#### [WORK INSTRUCTION]
From the line that contains "# OneMobileSDK controls" through the line that contains "## Step 1: Download", output every line of the listing below exactly and leave out all the rest.

◇ ◇ ◇

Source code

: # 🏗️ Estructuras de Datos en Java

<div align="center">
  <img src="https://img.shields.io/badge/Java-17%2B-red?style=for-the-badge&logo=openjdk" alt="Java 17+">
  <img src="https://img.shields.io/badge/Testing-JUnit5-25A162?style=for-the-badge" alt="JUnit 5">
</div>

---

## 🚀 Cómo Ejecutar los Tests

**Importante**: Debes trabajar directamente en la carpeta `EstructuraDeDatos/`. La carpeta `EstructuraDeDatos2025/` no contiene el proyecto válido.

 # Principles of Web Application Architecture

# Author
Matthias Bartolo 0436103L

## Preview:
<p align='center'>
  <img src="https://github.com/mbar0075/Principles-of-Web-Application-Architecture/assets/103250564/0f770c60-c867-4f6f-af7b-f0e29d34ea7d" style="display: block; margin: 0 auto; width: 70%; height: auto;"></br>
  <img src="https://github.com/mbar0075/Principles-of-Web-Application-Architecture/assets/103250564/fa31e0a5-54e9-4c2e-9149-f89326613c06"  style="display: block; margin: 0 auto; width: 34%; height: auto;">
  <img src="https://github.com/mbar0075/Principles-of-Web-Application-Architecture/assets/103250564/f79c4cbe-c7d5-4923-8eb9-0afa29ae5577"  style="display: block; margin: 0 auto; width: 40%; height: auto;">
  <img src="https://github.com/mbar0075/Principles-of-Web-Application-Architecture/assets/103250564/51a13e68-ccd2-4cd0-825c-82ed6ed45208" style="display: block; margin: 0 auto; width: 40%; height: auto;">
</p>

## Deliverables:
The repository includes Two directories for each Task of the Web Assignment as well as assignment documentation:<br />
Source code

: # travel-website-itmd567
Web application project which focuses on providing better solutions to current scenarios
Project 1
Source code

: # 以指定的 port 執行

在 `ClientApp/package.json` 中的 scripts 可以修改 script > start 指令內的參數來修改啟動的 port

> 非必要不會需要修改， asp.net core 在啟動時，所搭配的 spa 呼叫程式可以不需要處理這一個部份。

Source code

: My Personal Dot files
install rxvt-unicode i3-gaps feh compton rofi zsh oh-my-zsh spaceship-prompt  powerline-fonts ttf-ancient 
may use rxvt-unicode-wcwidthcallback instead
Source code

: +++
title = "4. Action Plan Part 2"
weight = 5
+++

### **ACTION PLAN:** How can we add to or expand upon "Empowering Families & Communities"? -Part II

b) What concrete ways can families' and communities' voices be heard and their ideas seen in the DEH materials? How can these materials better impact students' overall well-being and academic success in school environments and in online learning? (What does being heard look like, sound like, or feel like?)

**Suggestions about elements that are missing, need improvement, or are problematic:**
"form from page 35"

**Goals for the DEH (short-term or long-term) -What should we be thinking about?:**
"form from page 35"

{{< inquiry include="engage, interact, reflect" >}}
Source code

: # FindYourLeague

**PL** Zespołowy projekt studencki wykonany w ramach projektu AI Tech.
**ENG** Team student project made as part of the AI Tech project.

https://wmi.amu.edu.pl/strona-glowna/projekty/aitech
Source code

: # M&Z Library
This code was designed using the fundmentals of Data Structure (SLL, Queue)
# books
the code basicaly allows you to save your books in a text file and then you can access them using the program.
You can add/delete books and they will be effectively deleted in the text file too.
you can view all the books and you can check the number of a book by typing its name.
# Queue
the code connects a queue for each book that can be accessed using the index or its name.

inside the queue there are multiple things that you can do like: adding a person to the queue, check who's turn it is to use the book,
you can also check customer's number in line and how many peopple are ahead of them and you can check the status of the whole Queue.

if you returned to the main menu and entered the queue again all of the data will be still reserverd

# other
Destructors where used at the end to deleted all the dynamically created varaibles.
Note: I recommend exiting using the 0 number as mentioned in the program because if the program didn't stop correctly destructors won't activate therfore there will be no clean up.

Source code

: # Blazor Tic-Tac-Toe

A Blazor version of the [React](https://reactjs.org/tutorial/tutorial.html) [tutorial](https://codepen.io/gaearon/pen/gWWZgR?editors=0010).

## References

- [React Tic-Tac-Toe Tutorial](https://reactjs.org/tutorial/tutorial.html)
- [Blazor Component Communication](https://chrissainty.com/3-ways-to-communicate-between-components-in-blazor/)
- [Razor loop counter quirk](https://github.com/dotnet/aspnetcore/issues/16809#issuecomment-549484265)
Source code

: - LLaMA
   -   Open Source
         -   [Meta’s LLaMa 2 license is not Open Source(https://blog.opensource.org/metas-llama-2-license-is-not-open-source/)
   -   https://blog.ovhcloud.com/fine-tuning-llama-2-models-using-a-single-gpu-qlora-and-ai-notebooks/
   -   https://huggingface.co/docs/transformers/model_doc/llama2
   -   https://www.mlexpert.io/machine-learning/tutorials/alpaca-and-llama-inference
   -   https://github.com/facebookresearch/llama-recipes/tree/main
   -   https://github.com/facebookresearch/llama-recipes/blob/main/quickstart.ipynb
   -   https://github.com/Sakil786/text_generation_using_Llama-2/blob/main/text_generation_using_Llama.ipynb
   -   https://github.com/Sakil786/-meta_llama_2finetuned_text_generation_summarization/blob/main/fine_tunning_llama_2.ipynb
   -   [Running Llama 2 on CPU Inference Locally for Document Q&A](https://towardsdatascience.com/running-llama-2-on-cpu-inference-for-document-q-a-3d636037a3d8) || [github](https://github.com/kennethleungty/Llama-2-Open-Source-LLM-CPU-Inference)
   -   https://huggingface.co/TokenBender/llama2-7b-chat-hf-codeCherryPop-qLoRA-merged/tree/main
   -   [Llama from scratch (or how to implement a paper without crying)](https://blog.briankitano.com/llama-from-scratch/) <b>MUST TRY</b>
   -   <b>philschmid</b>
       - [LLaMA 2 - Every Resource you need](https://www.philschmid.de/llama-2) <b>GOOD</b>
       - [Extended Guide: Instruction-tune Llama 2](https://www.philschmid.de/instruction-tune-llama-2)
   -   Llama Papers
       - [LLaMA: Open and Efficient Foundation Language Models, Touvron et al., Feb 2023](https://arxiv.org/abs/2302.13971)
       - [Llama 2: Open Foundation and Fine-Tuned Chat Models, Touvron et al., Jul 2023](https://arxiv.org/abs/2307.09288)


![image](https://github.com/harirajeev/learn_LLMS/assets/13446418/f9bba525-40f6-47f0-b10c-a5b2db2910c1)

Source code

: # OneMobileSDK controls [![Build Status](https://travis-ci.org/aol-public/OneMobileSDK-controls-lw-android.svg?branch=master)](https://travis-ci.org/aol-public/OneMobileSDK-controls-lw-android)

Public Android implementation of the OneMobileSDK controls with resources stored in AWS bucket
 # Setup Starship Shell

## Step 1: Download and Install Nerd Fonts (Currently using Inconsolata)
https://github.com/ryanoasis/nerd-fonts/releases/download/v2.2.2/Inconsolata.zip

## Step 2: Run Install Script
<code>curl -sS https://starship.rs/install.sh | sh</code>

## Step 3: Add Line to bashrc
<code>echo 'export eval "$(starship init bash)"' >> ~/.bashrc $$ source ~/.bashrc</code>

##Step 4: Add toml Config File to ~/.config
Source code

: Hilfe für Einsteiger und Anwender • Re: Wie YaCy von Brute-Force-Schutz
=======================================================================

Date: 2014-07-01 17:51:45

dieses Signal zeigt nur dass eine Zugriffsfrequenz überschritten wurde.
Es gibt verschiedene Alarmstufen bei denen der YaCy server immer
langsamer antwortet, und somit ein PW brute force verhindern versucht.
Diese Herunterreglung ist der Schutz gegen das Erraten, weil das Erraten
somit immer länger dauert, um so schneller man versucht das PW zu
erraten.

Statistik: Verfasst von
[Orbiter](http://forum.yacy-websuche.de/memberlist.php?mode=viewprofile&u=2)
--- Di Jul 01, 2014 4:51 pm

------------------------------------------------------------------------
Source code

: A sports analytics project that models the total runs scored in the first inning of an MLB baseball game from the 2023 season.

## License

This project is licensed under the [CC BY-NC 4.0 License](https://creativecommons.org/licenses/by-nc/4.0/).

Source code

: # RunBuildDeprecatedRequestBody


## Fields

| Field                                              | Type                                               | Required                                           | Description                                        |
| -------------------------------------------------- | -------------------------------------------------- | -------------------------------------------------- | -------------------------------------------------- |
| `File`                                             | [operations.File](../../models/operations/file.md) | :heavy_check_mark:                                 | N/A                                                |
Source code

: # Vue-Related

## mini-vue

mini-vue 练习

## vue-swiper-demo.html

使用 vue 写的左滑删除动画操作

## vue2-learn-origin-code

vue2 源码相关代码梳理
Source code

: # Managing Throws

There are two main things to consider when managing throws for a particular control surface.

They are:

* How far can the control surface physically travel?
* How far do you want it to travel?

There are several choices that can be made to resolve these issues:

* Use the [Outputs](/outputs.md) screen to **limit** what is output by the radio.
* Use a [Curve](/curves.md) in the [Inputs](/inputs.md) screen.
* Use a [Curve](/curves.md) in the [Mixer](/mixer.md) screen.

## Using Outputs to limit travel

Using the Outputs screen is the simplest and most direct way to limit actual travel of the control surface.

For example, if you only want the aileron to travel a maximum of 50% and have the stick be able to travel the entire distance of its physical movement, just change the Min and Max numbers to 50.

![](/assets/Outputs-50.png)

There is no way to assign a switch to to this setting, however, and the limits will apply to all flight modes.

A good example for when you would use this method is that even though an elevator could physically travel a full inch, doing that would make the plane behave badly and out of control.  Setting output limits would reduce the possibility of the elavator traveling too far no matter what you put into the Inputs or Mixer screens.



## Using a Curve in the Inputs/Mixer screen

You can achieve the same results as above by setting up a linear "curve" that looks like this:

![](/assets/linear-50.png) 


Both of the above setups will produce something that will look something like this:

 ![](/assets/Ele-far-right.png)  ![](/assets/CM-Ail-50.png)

◇ ◇ ◇

#### [REPLY]
: # OneMobileSDK controls [![Build Status](https://travis-ci.org/aol-public/OneMobileSDK-controls-lw-android.svg?branch=master)](https://travis-ci.org/aol-public/OneMobileSDK-controls-lw-android)

Public Android implementation of the OneMobileSDK controls with resources stored in AWS bucket
 # Setup Starship Shell

## Step 1: Download and Install Nerd Fonts (Currently using Inconsolata)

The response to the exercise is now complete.